Good morning, Camden Chatters.
If you feel like this has been a dreadfully boring offseason for the Orioles, you’re not alone. It’s been well over a month since the O’s made their first (and only) addition to the major league roster by signing closer Craig Kimbrel to a one-year contract. Since then, it’s been silence, other than a few minor league signings and waiver claims. What seemed to be the Orioles’ top priority this winter, upgrading the starting rotation, remains unaddressed with less than a month before pitchers and catchers report to spring training Feb. 15.
The Birds’ inactivity is hard not to notice, and FanGraphs’ Ben Clemens sure did. As Clemens writes, it’s becoming increasingly perplexing why the Orioles don’t seem willing to spend some money to help push an already talented team over the top. The O’s, who FanGraphs projects to have the third-lowest payroll in baseball, theoretically should have the financial flexibility to add an impact pitcher without breaking the budget, especially considering that their best players — Adley Rutschman and Gunnar Henderson — are on rookie contracts and aren’t arbitration eligible yet. If ever there were a time to open the wallet, Clemens argues, it’s when you’re a team loaded with inexpensive young talent that’s coming off a 101-win season. Strike while the iron is hot — and before your homegrown core starts getting pricey.

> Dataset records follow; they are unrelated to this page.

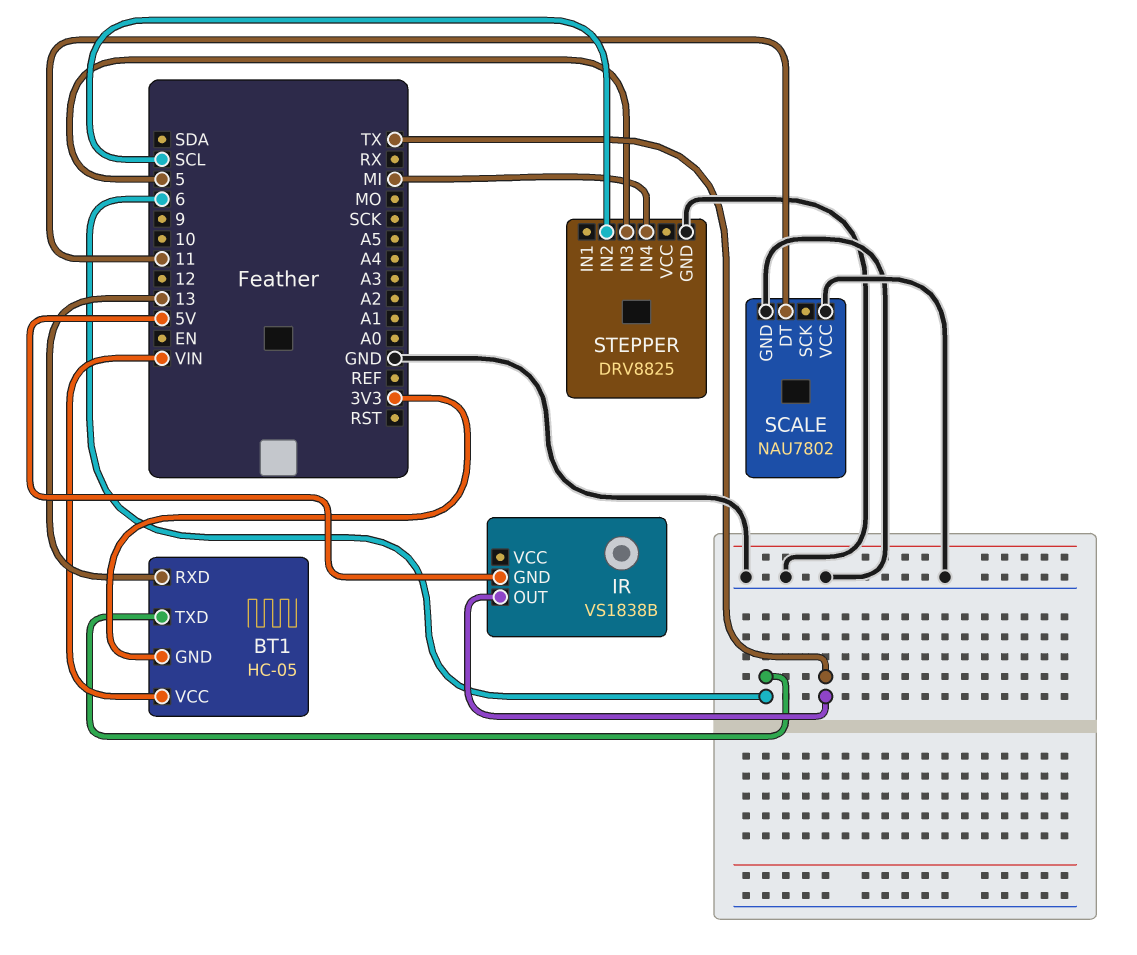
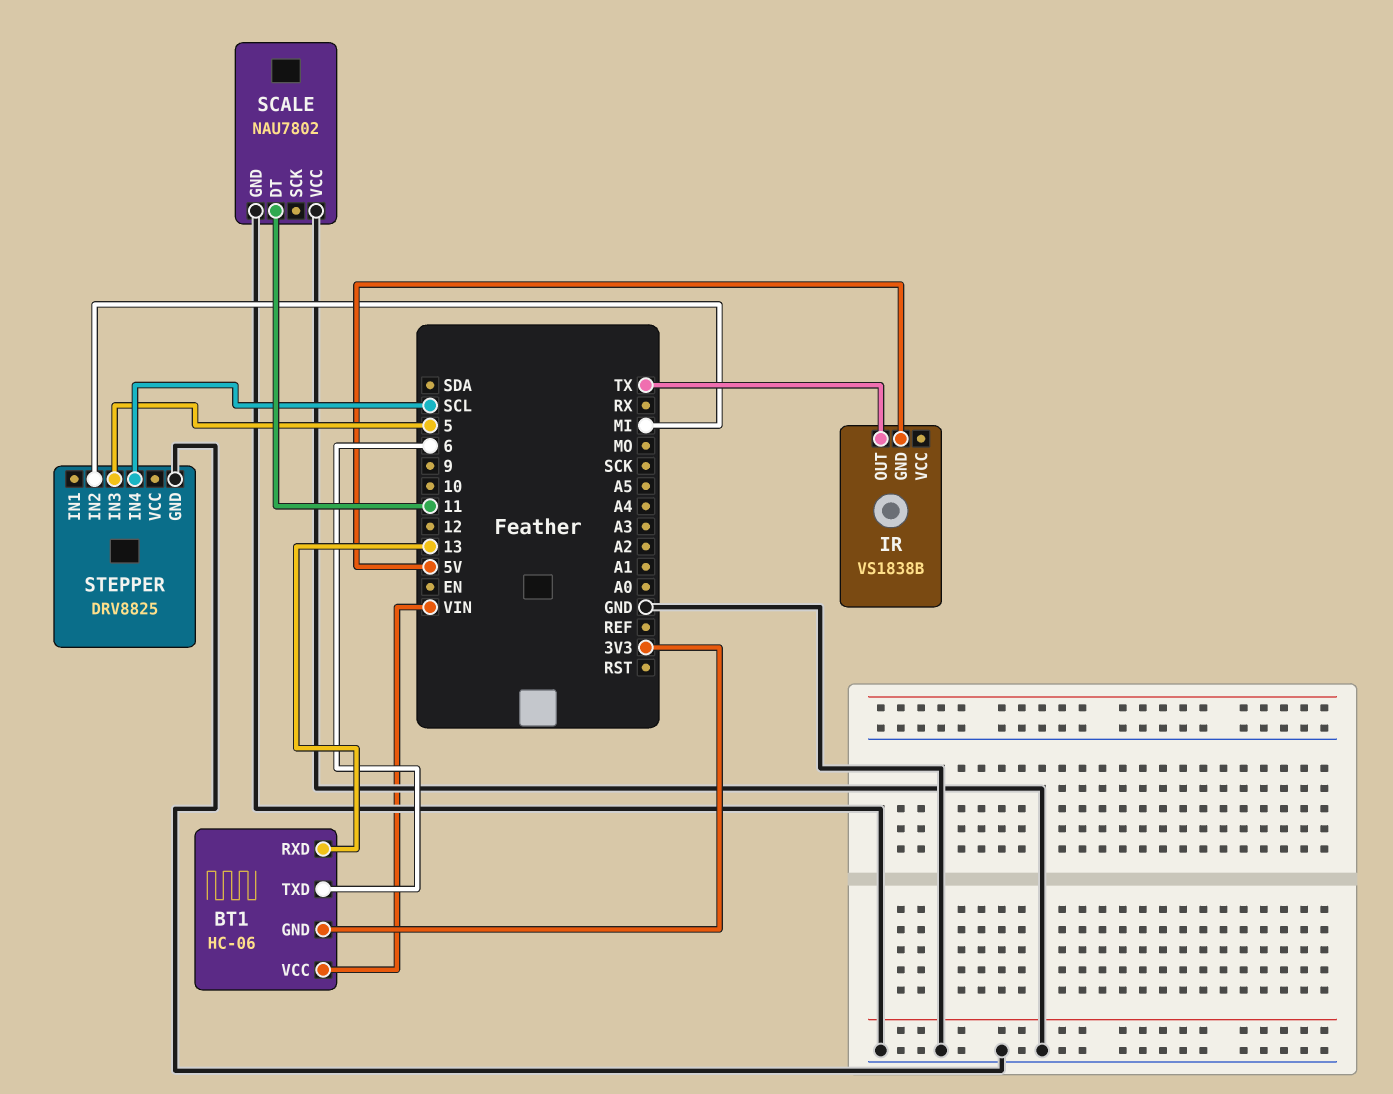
BT1: HC-05 -> HC-06
STEPPER pin IN2: SCL -> MI
STEPPER pin IN4: MI -> SCL

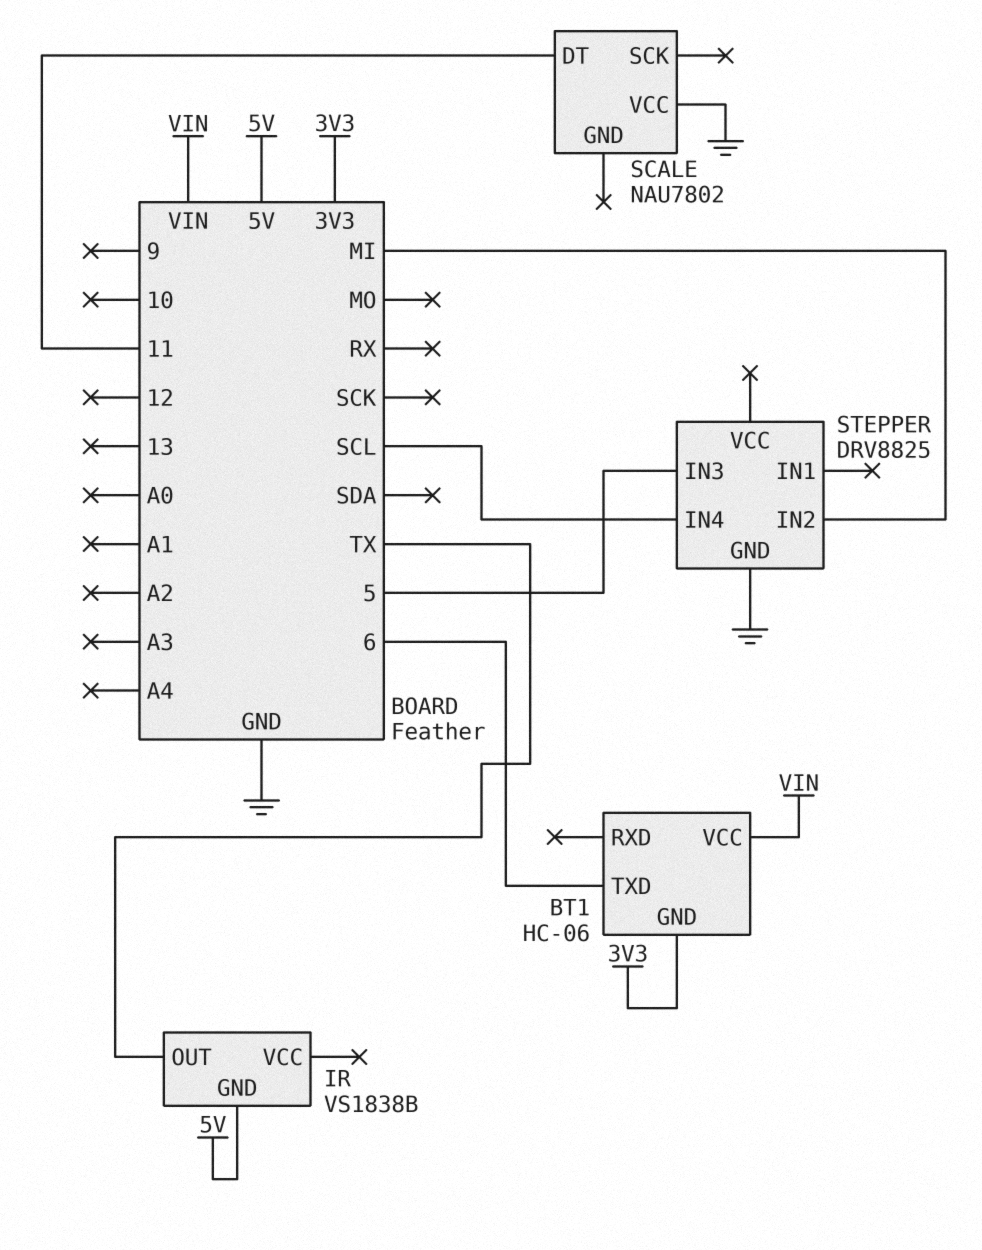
BT1 pin RXD: 13 -> none
SCALE pin GND: GND -> none

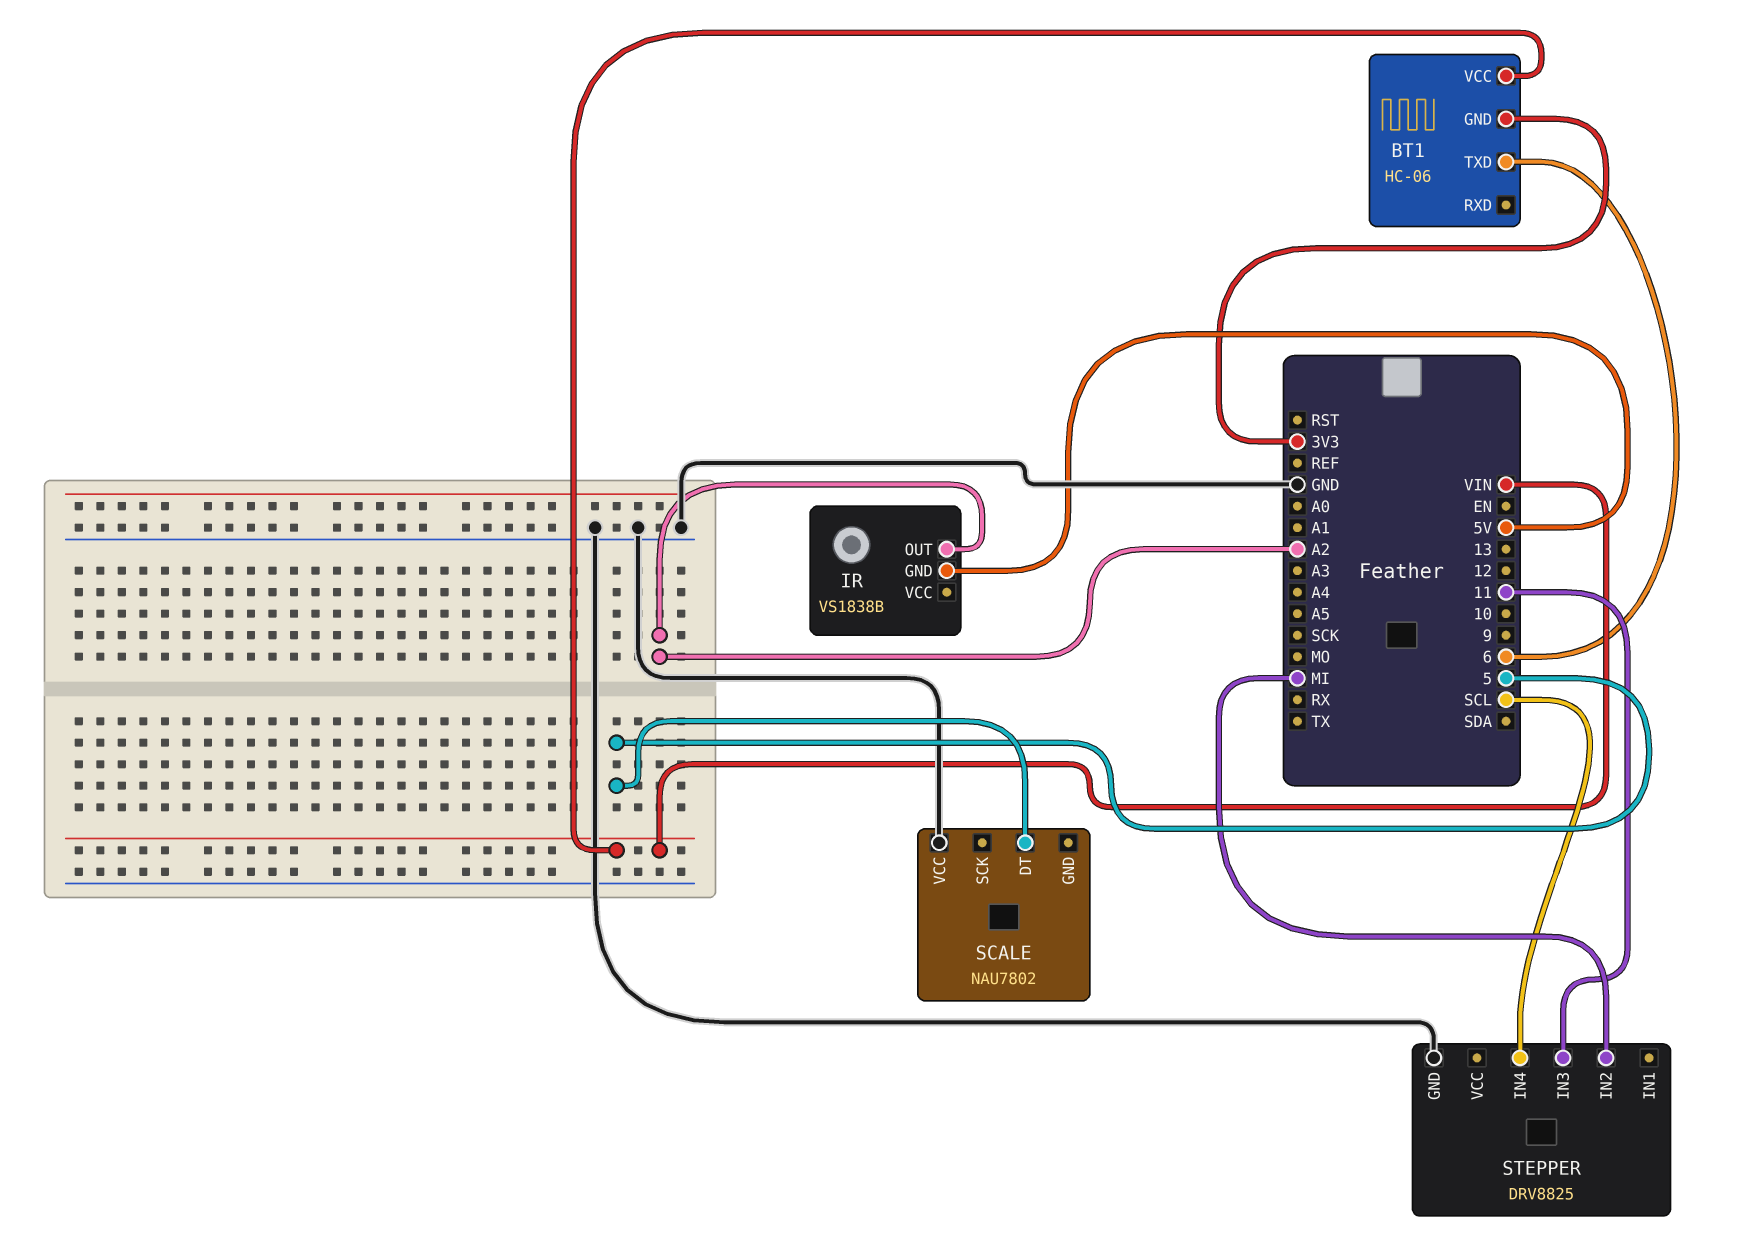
IR pin OUT: TX -> A2
SCALE pin DT: 11 -> 5
STEPPER pin IN3: 5 -> 11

Clemens notes the precedent set by other clubs that went through lengthy rebuilds, particularly the Astros, who slashed their payroll while they were enduring their uncompetitive seasons but then invested heavily in free agents and contract extensions for their own players once the team was ready to win again. That Houston rebuild, of course, prominently featured Orioles general manager Mike Elias, who was then the Astros assistant GM. It appears his current team’s ownership won’t give him nearly the same amount of financial leeway as his previous employer. If that’s the case, the Orioles are hamstringing themselves for no particular reason. No matter how many great young players your team has — and for the Orioles, it’s a whole lot — just think how much stronger the club can be if you’re willing to invest in established, outside talent to fill holes on the roster. It’s just good business, and it’d be nice to see ownership do everything it can to keep the team as competitive as possible.
There’s still a few weeks of offseason left, of course. Perhaps the Orioles will pull off a surprise big signing or at least a trade to really energize the fans heading into the 2024 season. Right now, though, it’s starting to feel like the O’s are missing a golden opportunity to do something bold.
An Oriole three-peat: Three years, three different No. 1 ranked prospects - Steve Melewski
The Orioles have had Baseball America’s #1 prospect three years in a row. There are 21 teams who have never had three #1 prospects at all. This just in: the O’s farm system is loaded.
A visitor’s guide to Orioles spring training in Sarasota - BaltimoreBaseball.com
If you’re planning on going to spring training at Sarasota this year, Rich Dubroff has all the information you’ll need to make it a great trip. Even if it is Florida.
Anne Arundel County’s first 2024 baby named after Oriole - WBAL
Something tells me this isn’t the first and won’t be the last kid in the region to be named Adley. Expect to see a larger-than-usual number of Gunnars born in the next few years, too.
Jim Palmer accuses former friend of defrauding him of $1 million - The Baltimore Banner
This is such a sad story, made infuriating by the fact that the con artist took advantage of the Palmer family by pretending to befriend Jim’s autistic stepson. Throw this guy in jail for life.
Orioles birthdays and history
Is today your birthday? Happy birthday! Three former Orioles were born on Jan. 19: left-hander Rick Krivda (54), third baseman and rec specs aficionado Chris Sabo (62), and the late outfielder Fred Valentine (b. 1935, d. 2022).
On this date in 2013, legendary Orioles manager Earl Weaver died while on an Orioles-themed cruise in the Caribbean. He left a legacy as one of the most successful skippers in baseball history, winning 1,480 regular season games with the Birds and taking them to four World Series, while his fiery temperament in the dugout made him one of the game’s biggest personalities. The Hall of Famer was honored with a bronze statue at Camden Yards as part of the club’s Legends Celebration, unveiled just months before his death.